The hackers, known as The Impact Team, told online magazine Motherboard they will target “Any companies that make 100s of millions profiting off pain of others, secrets, and lies.” Perhaps most damning for Ashley Madison, the hackers further said, “For a company whose main promise is secrecy, it’s like you didn’t even try.”
Now, Ashley Madison and its Canadian-based parent Avid Life Media, face around $500 million in lawsuits. With so many identities disclosed, members have scrambled to try to hide the information from their families and employers. It will likely be very difficult for interested users to trust the extramarital site in the future.
RadioShack, once at the forefront of the electronics retail industry, filed for bankruptcy at the beginning of this year, putting much of its assets up for sale. In the resulting auction, General Wireless, controlled by hedge fund Standard General, acquired 1,743 of the failing company’s stores — nearly half of RadioShack’s nationwide store count. General Wireless, in a partnership with Sprint (NYSE: S), rebranded 1,435 of the stores as Sprint-RadioShack. The rebranding took effect on April 1, 2015. In May, RadioShack’s name was sold to Standard General for $26.2 million.
The nearly 100-year-old corporation is officially bankrupt. While the iconic brand will live on a while longer under co-branding and new ownership, Americans will likely see less and less RadioShack signs as time goes on.
Sears Holdings Corporation (NASDAQ: SHLD), which currently owns and operates both the Sears and Kmart brands, has been struggling to stay afloat for the last several years. The company has lost more than $1 billion in each of the last three fiscal years, and Sears shares down by more than 80% over the past five years.

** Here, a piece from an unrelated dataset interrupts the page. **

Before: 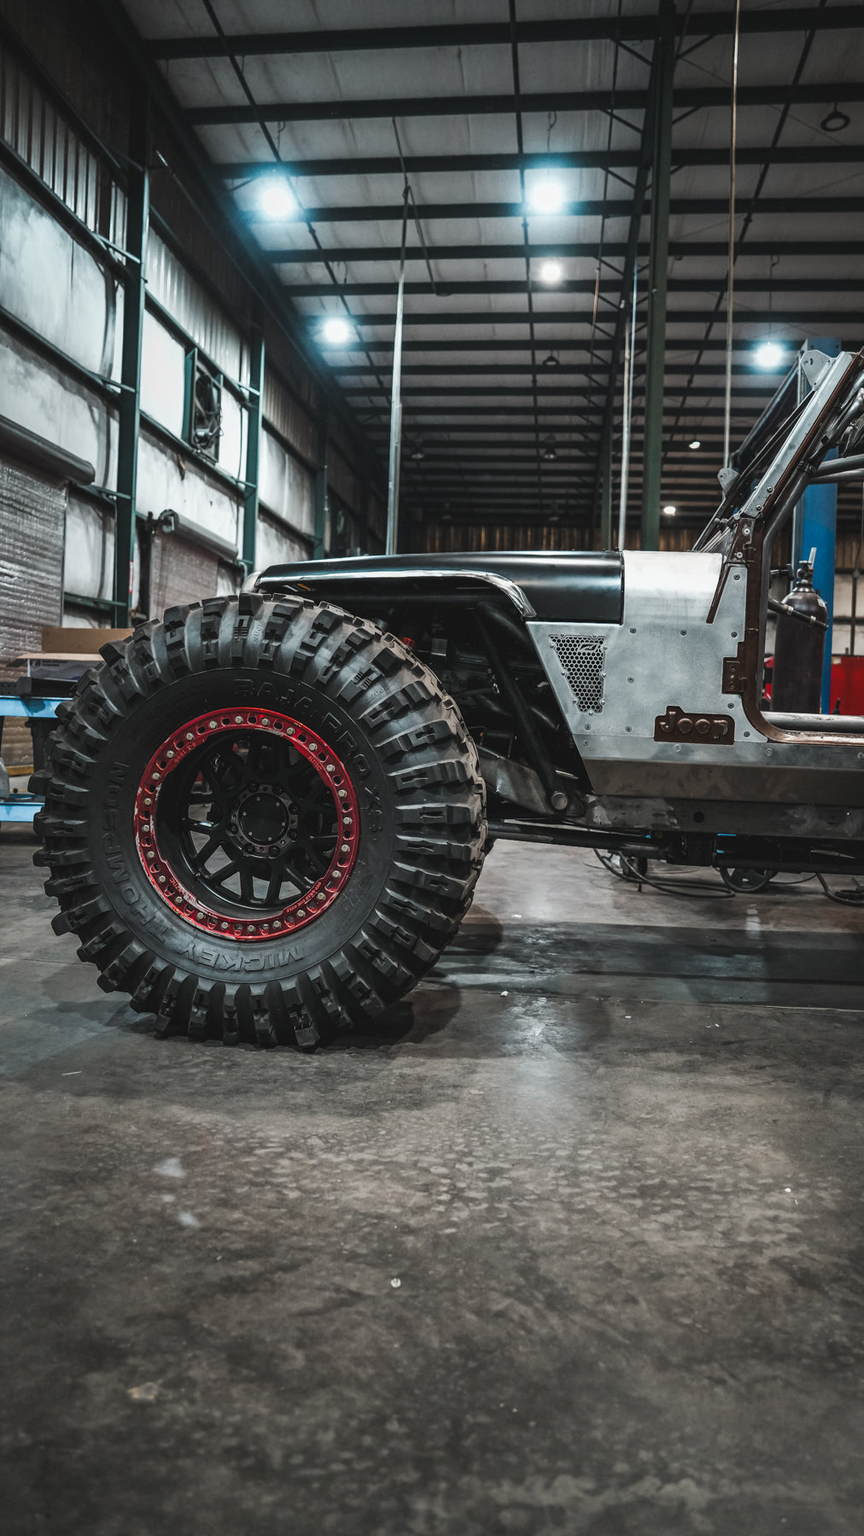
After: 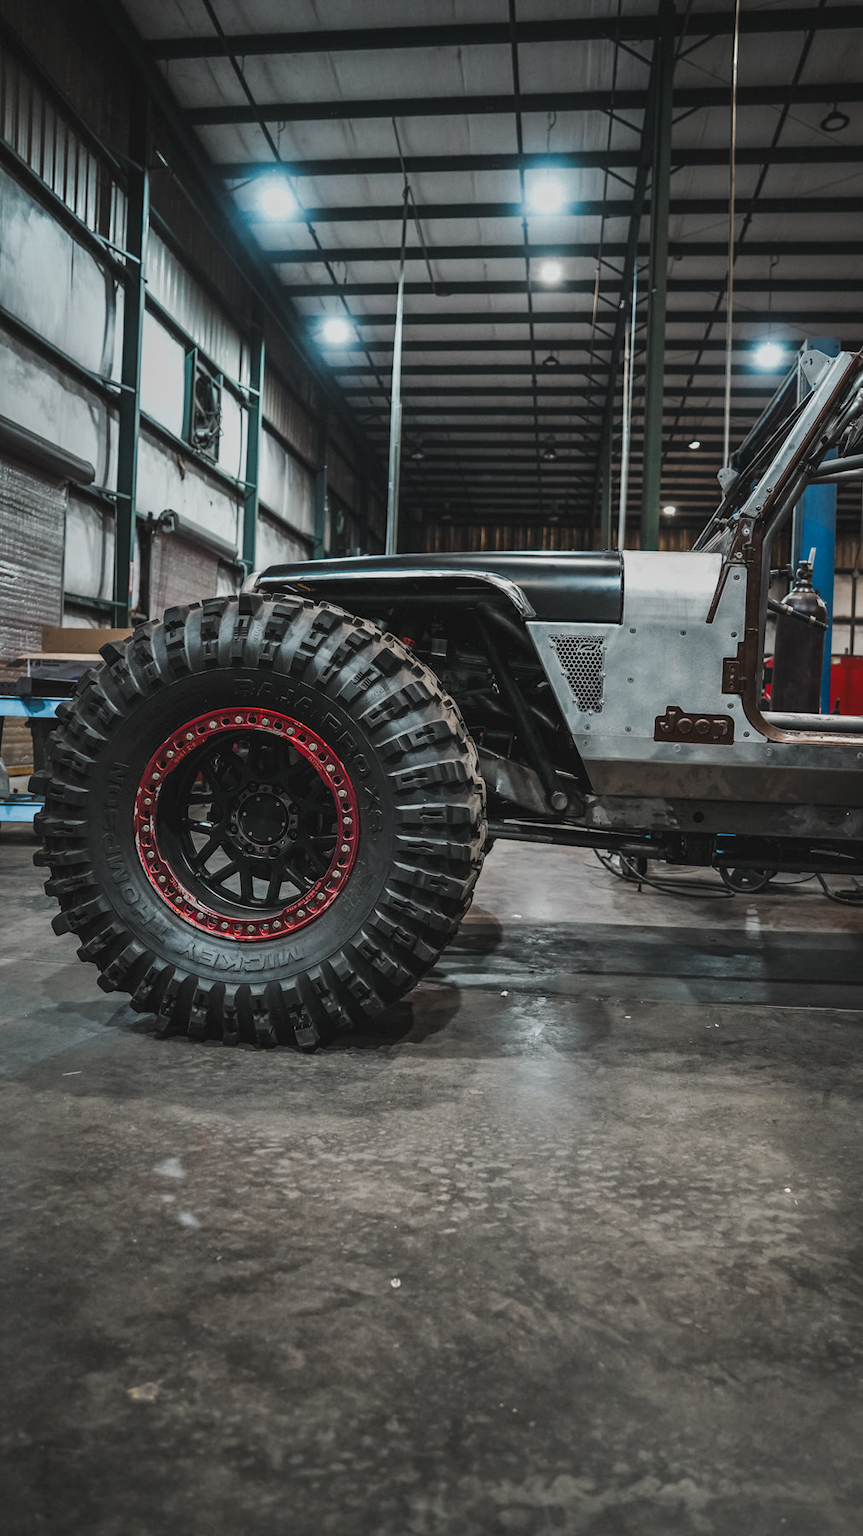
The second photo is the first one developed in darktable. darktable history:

Of the two retail franchises, it appears to be the holding company’s namesake that is most at risk of disappearance. In the most recent quarter to date, Kmart’s same-store sales were down 6.9% compared to Sears’ same-store sales drop of 13.9% in the same quarter. Even after years of closings, the retailer has continued to shutter stores. Sears shuttered 234 locations last year and another 77 this year so far through September.